AUSGEWÄHLTER AUSZUG ->
Nervenkitzel bei jeder neuen Farbschicht

HERDECKE Während sich manch anderer Maler noch überlegt, welchen Pinsel er für sein nächstes Gemälde aus der Blechbox zieht, macht sich Jan Kolata auf den Weg in den Baumarkt. Dort findet der Künstler in der Anstreicher- und Putzabteilung alles, was er braucht für seine großformatigen, vor Farben strotzenden Gemälde, die derzeit in der Dr. Carl Dörken Galerie in Herdecke zu sehen sind.

Nervenkitzel bei jeder neuen Farbschicht

Der Künstler Jan Kolata entwickelt in zahlreichen Farbschichten seine Gemälde.

Wie die Farbe auf die etwa zwei Meter breiten wie hohen Leinwände aufgetragen wurde, ist in der Schau "Farbe vermuten" sehr gut zu erkennen: Große Pinselstriche ziehen sich über die Leinwände, manchmal durchbrochen von regelrechten Farblöchern, die den Blick auf die darunter liegenden Farbschichten freigeben.

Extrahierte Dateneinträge
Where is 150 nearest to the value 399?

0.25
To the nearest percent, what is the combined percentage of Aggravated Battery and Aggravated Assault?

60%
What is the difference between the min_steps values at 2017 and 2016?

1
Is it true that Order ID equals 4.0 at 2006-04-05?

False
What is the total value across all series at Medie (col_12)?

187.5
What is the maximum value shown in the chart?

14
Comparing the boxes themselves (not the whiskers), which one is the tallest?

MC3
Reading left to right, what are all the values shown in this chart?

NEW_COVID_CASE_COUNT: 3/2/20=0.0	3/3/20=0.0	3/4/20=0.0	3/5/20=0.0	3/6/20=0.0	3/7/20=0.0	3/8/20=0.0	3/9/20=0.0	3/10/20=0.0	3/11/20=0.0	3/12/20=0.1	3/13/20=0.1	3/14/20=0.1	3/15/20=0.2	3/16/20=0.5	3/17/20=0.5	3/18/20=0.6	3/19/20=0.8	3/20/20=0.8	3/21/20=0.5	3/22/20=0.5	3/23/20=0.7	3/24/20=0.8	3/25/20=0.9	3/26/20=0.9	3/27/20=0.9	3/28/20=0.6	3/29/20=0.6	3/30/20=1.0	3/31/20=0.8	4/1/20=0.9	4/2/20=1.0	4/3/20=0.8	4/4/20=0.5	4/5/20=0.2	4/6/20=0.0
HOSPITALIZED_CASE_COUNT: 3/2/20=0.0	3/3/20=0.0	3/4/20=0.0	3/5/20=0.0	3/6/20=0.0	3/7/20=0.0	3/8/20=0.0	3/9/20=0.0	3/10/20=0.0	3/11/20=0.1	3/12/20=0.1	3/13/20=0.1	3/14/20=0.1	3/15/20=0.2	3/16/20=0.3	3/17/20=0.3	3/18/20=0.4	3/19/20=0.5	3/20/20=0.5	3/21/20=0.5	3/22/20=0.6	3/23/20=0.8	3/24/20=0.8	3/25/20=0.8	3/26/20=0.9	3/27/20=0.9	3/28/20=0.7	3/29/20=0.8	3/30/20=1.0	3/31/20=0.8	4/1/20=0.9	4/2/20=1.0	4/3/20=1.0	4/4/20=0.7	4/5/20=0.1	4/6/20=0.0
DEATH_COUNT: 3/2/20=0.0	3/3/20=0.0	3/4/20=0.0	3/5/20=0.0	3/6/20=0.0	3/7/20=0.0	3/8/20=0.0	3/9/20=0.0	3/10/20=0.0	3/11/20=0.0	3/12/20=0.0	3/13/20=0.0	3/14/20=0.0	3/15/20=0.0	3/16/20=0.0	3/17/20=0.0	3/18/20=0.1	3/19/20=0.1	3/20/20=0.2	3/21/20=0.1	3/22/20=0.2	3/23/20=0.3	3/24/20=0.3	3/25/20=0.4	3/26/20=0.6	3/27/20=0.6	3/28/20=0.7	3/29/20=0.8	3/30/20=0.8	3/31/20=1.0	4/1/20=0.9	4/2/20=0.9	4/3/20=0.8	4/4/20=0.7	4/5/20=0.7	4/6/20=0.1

VERSTÄNDNIS PRÜFEN ->
**A)** Stimmen die folgenden Aussagen mit dem Text über Jan Kolata überein? Antworten Sie jeweils mit Ja oder Nein und zitieren Sie die entscheidenden Worte. (i) Kolata besorgt sein Material im Baumarkt. (ii) Die Leinwände sind etwa drei Meter breit. (iii) Die Ausstellung trägt den Titel "Farbe vermuten".
**B)** Wo sind die Gemälde laut dem Text über Jan Kolata derzeit zu sehen?
**C)** Führen Sie den Text über Jan Kolata im Anschluss an seinen letzten Satz fort.
Die Einträge stammen aus einer anderen Quelle.

LÖSUNGEN ->
**A)**
(i) Ja: „macht sich Jan Kolata auf den Weg in den Baumarkt“
(ii) Nein: „die etwa zwei Meter breiten wie hohen Leinwände“
(iii) Ja: „in der Schau "Farbe vermuten"“

**B)** In der Dr. Carl Dörken Galerie in Herdecke.

**C)**
Womit der 65-jährige Künstler diese, im wahrsten Sinne des Wortes, vielschichtigen Eindrücke jedoch erzeugt, überrascht. Flächenstreicher - ein beliebtes Malerwerkzeug - nimmt er oft zur Hand. "Für die scharfen Kanten benutze ich einen Fensterwischer, für die weichen dagegen einen Putzlappen", sagt Kolata, der als Professor für Malerei an der TU Dortmund unterrichtet.

Ohne Skizze und Idee

Zahllose Farbschichten trägt Kolata so auf die Leinwände auf. Ohne Skizze, ohne eine Idee vorab im Kopf. "Der läuft man nur immer hinterher." Manche Farbschicht, manche Veränderung ergibt sich ganz spontan, muss umgesetzt werden, solange die Farbe noch feucht ist.

"Natürlich ist das auch ein Risiko. Man kann das Bild auch wieder verlieren. Aber dieser Nervenkitzel macht ja auch Spaß", sagt Kolata.

 

Dr. Carl Dörken Galerie: "Farbe vermuten", bis 1.2., Wetterstraße 60, Sa 14-17 Uhr, So 11-17 Uhr. Künstlergespräch: 23.11. um 11 Uhr.